I've yet to implement 2b, true cycle-detection before delta-compression.
But I have a feeling it will somehow show that my resulting pack is
about 3% worse. :-/

-Peff

[1] So obviously one option is to figure out a way to speed up the
    counting phase without changing the pack order. The only way I can
    think of is to build a master object index, where each entry has all
    of the packs that a given object can be found in, in their correct
    pack order.

    That would be fairly easy to implement as a hash table, but:

      - it would require a fair bit of memory; the pack .idx for this
	repo is 500MB, and we usually get to just mmap it. OTOH, the
	biggest part of that is the sha1s, so we could possibly just
	reference them by pointer into the mmap'd data.
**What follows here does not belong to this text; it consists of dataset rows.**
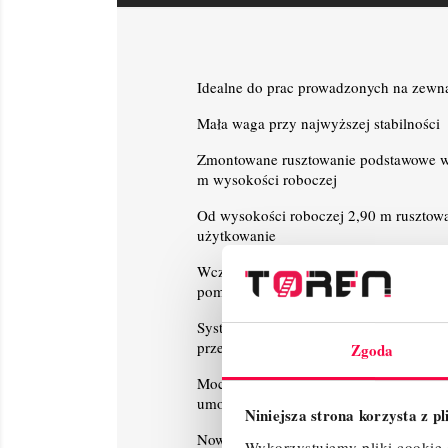
Idealne do prac prowadzonych na zewną
Mała waga przy najwyższej stabilności
Zmontowane rusztowanie podstawowe w
m wysokości roboczej
Od wysokości roboczej 2,90 m rusztowa
użytkowanie
Wcześniejsze zamocowanie systemu por
pomost, mamy już zainstalowany kompl
System zintegrowanych stężeń ukośnych
przechowywania, poprzez możliwość zło
Zgoda
Mocowanie poręczy 6-punktowe zapewn
umożliwiają łatwy, szybki i bezpieczny
Niniejsza strona korzysta z p
Nowoczesny i innowacyjny kształt stę
Wykorzystujemy pliki cookie d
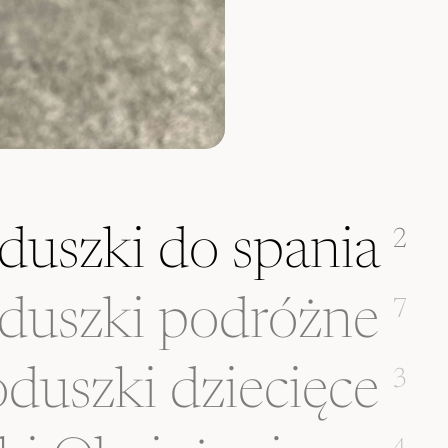
duszki do spania
2
duszki podróżne
7
duszki dziecięce
3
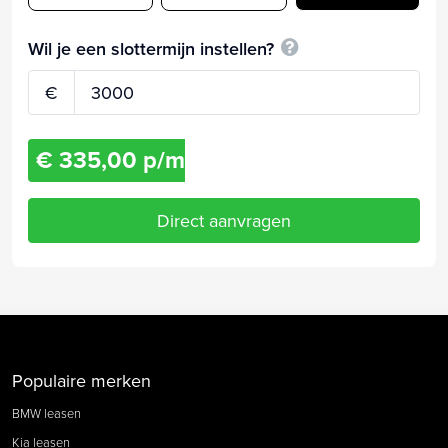
Wil je een slottermijn instellen?
€
€ 335,00 p/m
Direct aanvragen
Populaire merken
BMW leasen
Kia leasen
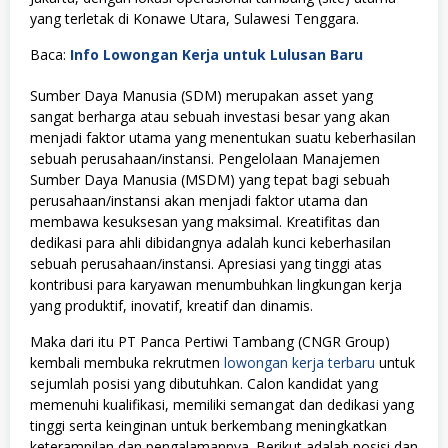
yang terletak di Konawe Utara, Sulawesi Tenggara.
Baca:
Info Lowongan Kerja untuk Lulusan Baru
Sumber Daya Manusia (SDM) merupakan asset yang
sangat berharga atau sebuah investasi besar yang akan
menjadi faktor utama yang menentukan suatu keberhasilan
sebuah perusahaan/instansi. Pengelolaan Manajemen
Sumber Daya Manusia (MSDM) yang tepat bagi sebuah
perusahaan/instansi akan menjadi faktor utama dan
membawa kesuksesan yang maksimal. Kreatifitas dan
dedikasi para ahli dibidangnya adalah kunci keberhasilan
sebuah perusahaan/instansi. Apresiasi yang tinggi atas
kontribusi para karyawan menumbuhkan lingkungan kerja
yang produktif, inovatif, kreatif dan dinamis.
Maka dari itu PT Panca Pertiwi Tambang (CNGR Group)
kembali membuka rekrutmen
lowongan kerja terbaru
untuk
sejumlah posisi yang dibutuhkan. Calon kandidat yang
memenuhi kualifikasi, memiliki semangat dan dedikasi yang
tinggi serta keinginan untuk berkembang meningkatkan
keterampilan dan pengalamannya. Berikut adalah posisi dan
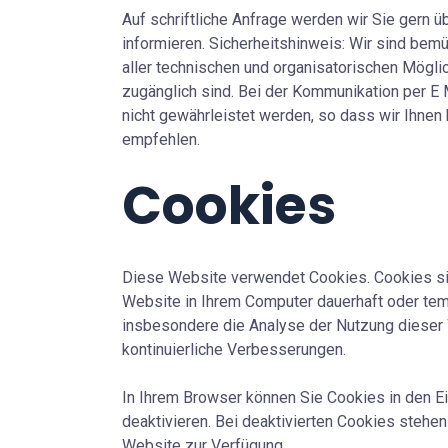
Auf schriftliche Anfrage werden wir Sie gern 
informieren. Sicherheitshinweis: Wir sind bem
aller technischen und organisatorischen Möglic
zugänglich sind. Bei der Kommunikation per E 
nicht gewährleistet werden, so dass wir Ihnen
empfehlen.
Cookies
Diese Website verwendet Cookies. Cookies sin
Website in Ihrem Computer dauerhaft oder tem
insbesondere die Analyse der Nutzung dieser 
kontinuierliche Verbesserungen.
In Ihrem Browser können Sie Cookies in den Ei
deaktivieren. Bei deaktivierten Cookies stehen 
Website zur Verfügung.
And it's not
	like you don't need much more than 500MB to hold the list of
	objects to pack.

      - it's inherently O(nr_of_objects_in_repo) in CPU and memory to
	build the index, whereas some operations are
	O(nr_of_objects_to_be_packed). In this case it's probably OK (we
	do pay for extra entries for each of the duplicates, but it's
	largely on the order of 15 million objects). But it's a big
	expense if you're just packing a few of the objects.

    So I dunno. I really like the MRU approach if we can salvage it.